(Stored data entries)
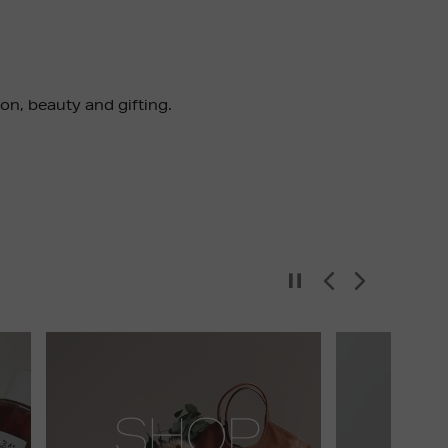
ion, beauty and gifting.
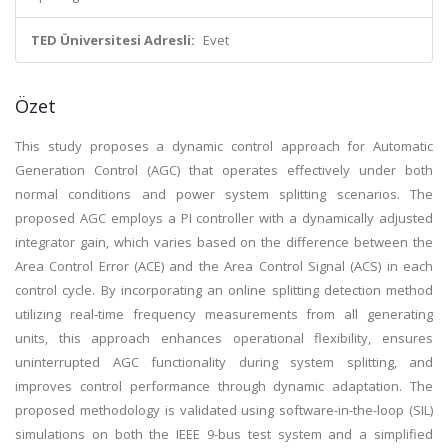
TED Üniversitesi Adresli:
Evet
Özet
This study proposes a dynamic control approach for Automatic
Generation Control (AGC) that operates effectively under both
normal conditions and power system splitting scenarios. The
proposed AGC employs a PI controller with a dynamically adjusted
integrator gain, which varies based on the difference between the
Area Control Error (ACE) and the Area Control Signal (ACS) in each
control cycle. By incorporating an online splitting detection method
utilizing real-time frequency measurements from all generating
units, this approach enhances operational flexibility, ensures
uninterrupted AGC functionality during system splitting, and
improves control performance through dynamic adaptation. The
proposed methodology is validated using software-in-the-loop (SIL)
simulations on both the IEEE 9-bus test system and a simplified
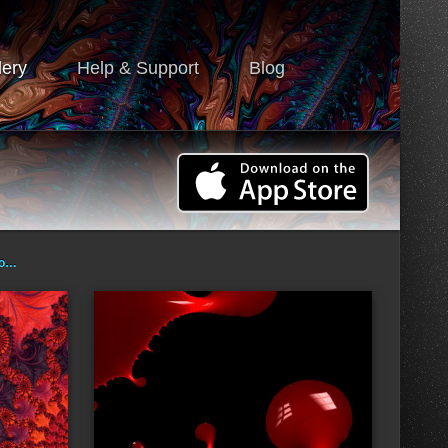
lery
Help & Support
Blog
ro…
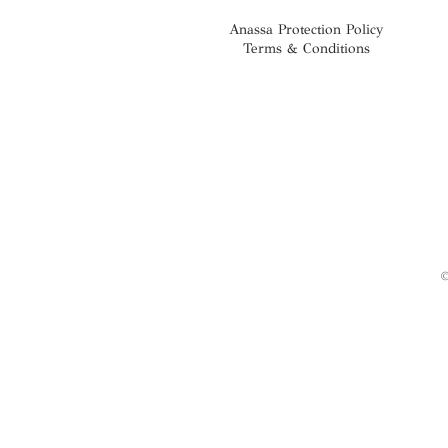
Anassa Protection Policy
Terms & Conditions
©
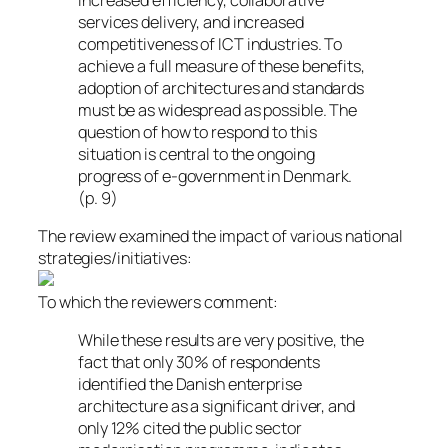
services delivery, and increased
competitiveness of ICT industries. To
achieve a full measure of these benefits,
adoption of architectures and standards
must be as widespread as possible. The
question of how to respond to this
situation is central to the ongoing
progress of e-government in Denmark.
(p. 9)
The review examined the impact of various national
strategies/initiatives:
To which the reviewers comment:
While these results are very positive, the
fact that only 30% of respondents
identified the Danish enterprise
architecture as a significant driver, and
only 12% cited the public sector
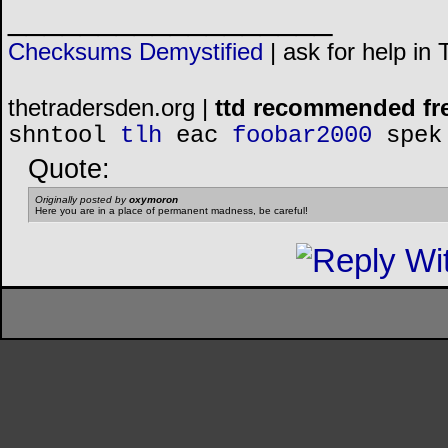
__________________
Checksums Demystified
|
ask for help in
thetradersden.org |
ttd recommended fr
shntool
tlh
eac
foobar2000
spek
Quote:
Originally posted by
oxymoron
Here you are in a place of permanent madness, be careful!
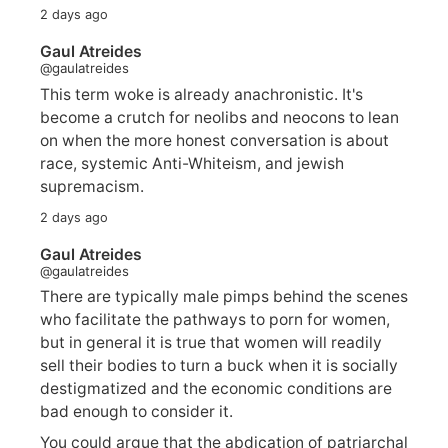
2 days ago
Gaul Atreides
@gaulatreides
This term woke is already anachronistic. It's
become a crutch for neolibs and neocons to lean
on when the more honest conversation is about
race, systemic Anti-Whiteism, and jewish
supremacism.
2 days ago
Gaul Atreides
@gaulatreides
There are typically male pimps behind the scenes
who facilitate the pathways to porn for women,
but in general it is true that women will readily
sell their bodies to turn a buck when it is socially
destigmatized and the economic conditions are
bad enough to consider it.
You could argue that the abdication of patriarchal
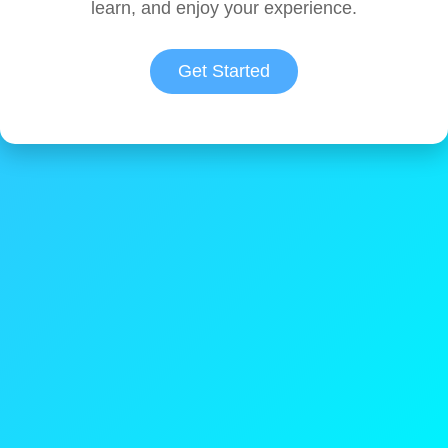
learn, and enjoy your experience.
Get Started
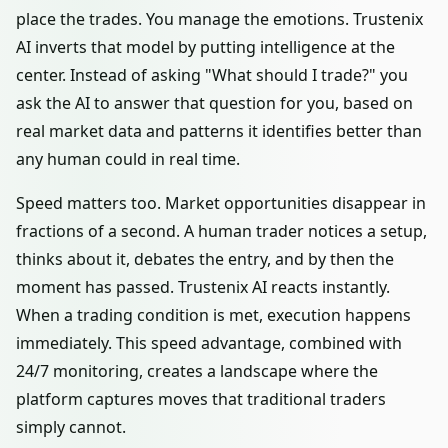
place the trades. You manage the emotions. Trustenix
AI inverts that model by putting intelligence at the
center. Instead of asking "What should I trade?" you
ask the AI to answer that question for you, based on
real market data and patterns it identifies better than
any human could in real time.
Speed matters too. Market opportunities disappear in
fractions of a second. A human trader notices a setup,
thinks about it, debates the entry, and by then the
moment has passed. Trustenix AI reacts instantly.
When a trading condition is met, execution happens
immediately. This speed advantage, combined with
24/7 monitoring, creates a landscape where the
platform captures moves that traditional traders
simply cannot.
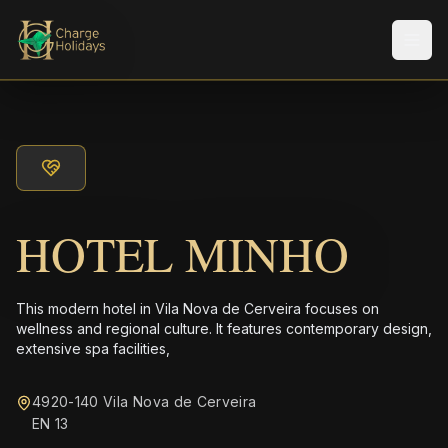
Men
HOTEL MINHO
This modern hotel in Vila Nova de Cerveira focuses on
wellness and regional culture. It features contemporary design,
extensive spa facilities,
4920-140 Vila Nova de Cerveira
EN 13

Problem to work on: Copy exactly, and copy nothing else: the lines from the one containing "Originally posted by" through the end of the data, both ends included, with pictures left out.

Solution for this problem:
Originally posted by
oxymoron
Here you are in a place of permanent madness, be careful!
2 days ago
Gaul Atreides
@gaulatreides
This term woke is already anachronistic. It's
become a crutch for neolibs and neocons to lean
on when the more honest conversation is about
race, systemic Anti-Whiteism, and jewish
supremacism.
2 days ago
Gaul Atreides
@gaulatreides
There are typically male pimps behind the scenes
who facilitate the pathways to porn for women,
but in general it is true that women will readily
sell their bodies to turn a buck when it is socially
destigmatized and the economic conditions are
bad enough to consider it.
You could argue that the abdication of patriarchal
learn, and enjoy your experience.
Get Started
place the trades. You manage the emotions. Trustenix
AI inverts that model by putting intelligence at the
center. Instead of asking "What should I trade?" you
ask the AI to answer that question for you, based on
real market data and patterns it identifies better than
any human could in real time.
Speed matters too. Market opportunities disappear in
fractions of a second. A human trader notices a setup,
thinks about it, debates the entry, and by then the
moment has passed. Trustenix AI reacts instantly.
When a trading condition is met, execution happens
immediately. This speed advantage, combined with
24/7 monitoring, creates a landscape where the
platform captures moves that traditional traders
simply cannot.
Men
HOTEL MINHO
This modern hotel in Vila Nova de Cerveira focuses on
wellness and regional culture. It features contemporary design,
extensive spa facilities,
4920-140 Vila Nova de Cerveira
EN 13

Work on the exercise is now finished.